> SUPPLIED DATA:

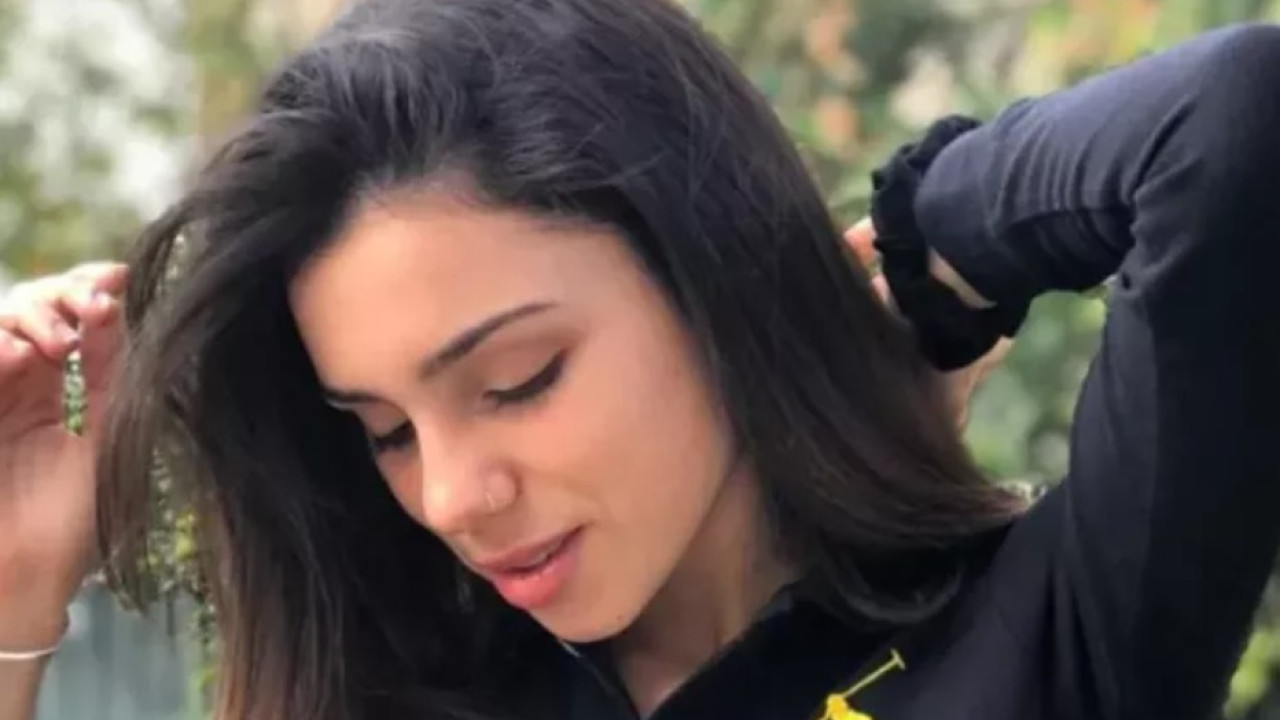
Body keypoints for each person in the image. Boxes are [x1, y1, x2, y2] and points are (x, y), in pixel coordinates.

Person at [1, 0, 1277, 717]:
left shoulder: (1049, 631)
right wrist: (12, 599)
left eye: (518, 381)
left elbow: (1226, 126)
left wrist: (925, 264)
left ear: (712, 277)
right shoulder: (413, 695)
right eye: (383, 430)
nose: (452, 496)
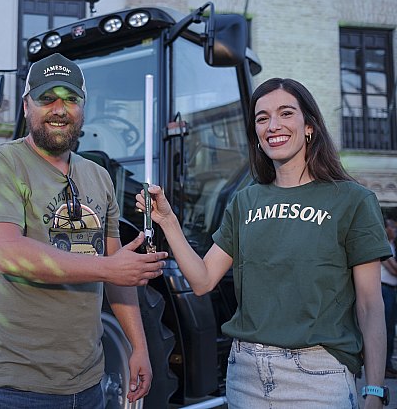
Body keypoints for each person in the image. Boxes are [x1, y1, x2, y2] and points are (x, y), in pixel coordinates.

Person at [137, 78, 392, 408]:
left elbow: (371, 306)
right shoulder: (244, 201)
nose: (273, 126)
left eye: (286, 113)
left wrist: (375, 389)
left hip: (318, 378)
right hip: (245, 375)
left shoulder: (353, 200)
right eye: (262, 118)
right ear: (256, 133)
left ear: (310, 126)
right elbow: (202, 281)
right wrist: (168, 221)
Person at [0, 53, 168, 408]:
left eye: (71, 99)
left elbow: (117, 273)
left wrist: (139, 347)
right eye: (48, 98)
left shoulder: (99, 176)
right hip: (13, 387)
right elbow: (8, 254)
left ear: (83, 108)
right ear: (27, 105)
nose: (60, 109)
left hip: (87, 384)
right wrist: (109, 267)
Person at [382, 217, 397, 378]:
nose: (394, 229)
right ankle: (384, 367)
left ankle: (388, 365)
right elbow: (393, 269)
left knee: (390, 330)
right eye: (392, 226)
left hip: (391, 290)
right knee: (384, 329)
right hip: (383, 290)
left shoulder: (392, 245)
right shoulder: (383, 245)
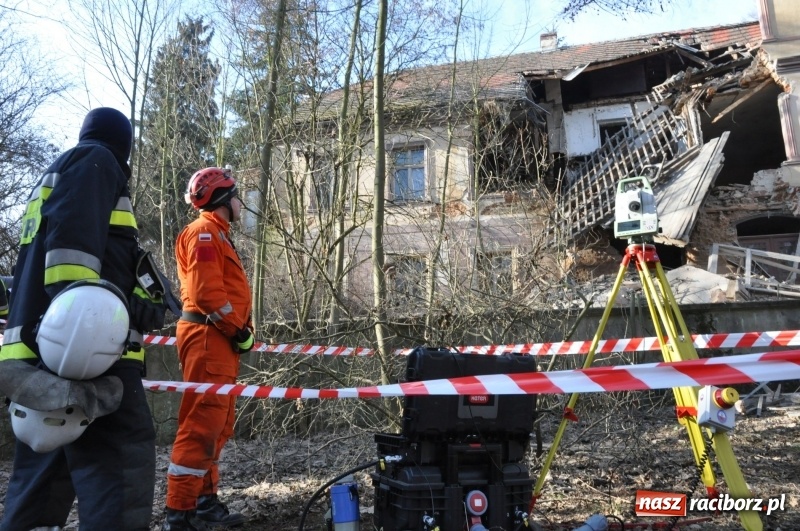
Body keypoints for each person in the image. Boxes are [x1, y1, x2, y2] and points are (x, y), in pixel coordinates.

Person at [0, 108, 162, 530]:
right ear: (124, 144)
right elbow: (71, 259)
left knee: (40, 482)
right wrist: (82, 340)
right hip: (87, 356)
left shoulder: (55, 177)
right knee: (119, 470)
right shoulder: (97, 162)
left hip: (40, 357)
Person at [162, 167, 254, 530]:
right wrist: (238, 330)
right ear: (221, 199)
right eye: (235, 195)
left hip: (217, 339)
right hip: (208, 337)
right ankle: (179, 513)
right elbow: (206, 294)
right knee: (202, 424)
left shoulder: (217, 235)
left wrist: (238, 332)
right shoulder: (203, 234)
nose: (239, 201)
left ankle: (204, 503)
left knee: (217, 424)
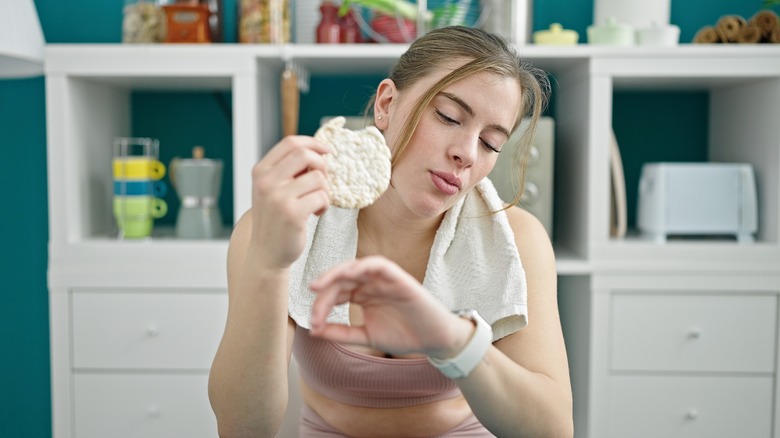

> WORK INSTRUCTION: Should a picture appear among the entries above, omit it and repeat everything else exactly.

> RESPONSE:
Body keypoints for each person in the image. Boxes are [x1, y1, x2, y2] and points are (x, y), in pixel coordinates.

Person at [1, 0, 1277, 717]:
left shoulder: (1049, 631)
right wrist: (12, 599)
left eye: (518, 381)
left elbow: (1226, 126)
left wrist: (925, 264)
left ear: (712, 277)
right shoulder: (413, 695)
right eye: (383, 430)
nose: (452, 496)
Body keypoints for each person in the image. Boxes are [x1, y1, x2, y2] and points are (x, y), in pixel coordinates.

Person at [137, 78, 392, 408]:
left elbow: (371, 306)
right shoulder: (244, 201)
nose: (273, 126)
left eye: (286, 113)
left wrist: (375, 389)
left hip: (318, 378)
right hip: (245, 375)
left shoulder: (353, 200)
right eye: (262, 118)
right ear: (256, 133)
left ear: (310, 126)
right elbow: (202, 281)
right wrist: (168, 221)
Person at [0, 53, 168, 408]:
left eye: (71, 99)
left elbow: (117, 273)
left wrist: (139, 347)
right eye: (48, 98)
left shoulder: (99, 176)
right hip: (13, 387)
right elbow: (8, 254)
left ear: (83, 108)
right ear: (27, 105)
nose: (60, 109)
left hip: (87, 384)
right wrist: (109, 267)
Person at [382, 217, 397, 378]:
nose: (394, 229)
right ankle: (384, 367)
left ankle: (388, 365)
right elbow: (393, 269)
left knee: (390, 330)
right eye: (392, 226)
left hip: (391, 290)
right knee: (384, 329)
right hip: (383, 290)
left shoulder: (392, 245)
right shoulder: (383, 245)
Body keypoints for each person in the image. Boxes are [x1, y1, x2, y2] and points are (x, y), in pixel coordinates.

Person at [0, 108, 162, 530]:
right ear: (124, 144)
right elbow: (71, 259)
left knee: (40, 482)
right wrist: (82, 340)
right hip: (87, 356)
left shoulder: (55, 177)
right knee: (119, 470)
right shoulder: (97, 162)
left hip: (40, 357)
Person at [162, 167, 254, 530]:
right wrist: (238, 330)
right ear: (221, 199)
right eye: (235, 195)
left hip: (217, 339)
right hip: (208, 337)
right ankle: (179, 513)
right elbow: (206, 294)
right knee: (202, 424)
left shoulder: (217, 235)
left wrist: (238, 332)
right shoulder: (203, 234)
nose: (239, 201)
left ankle: (204, 503)
left knee: (217, 424)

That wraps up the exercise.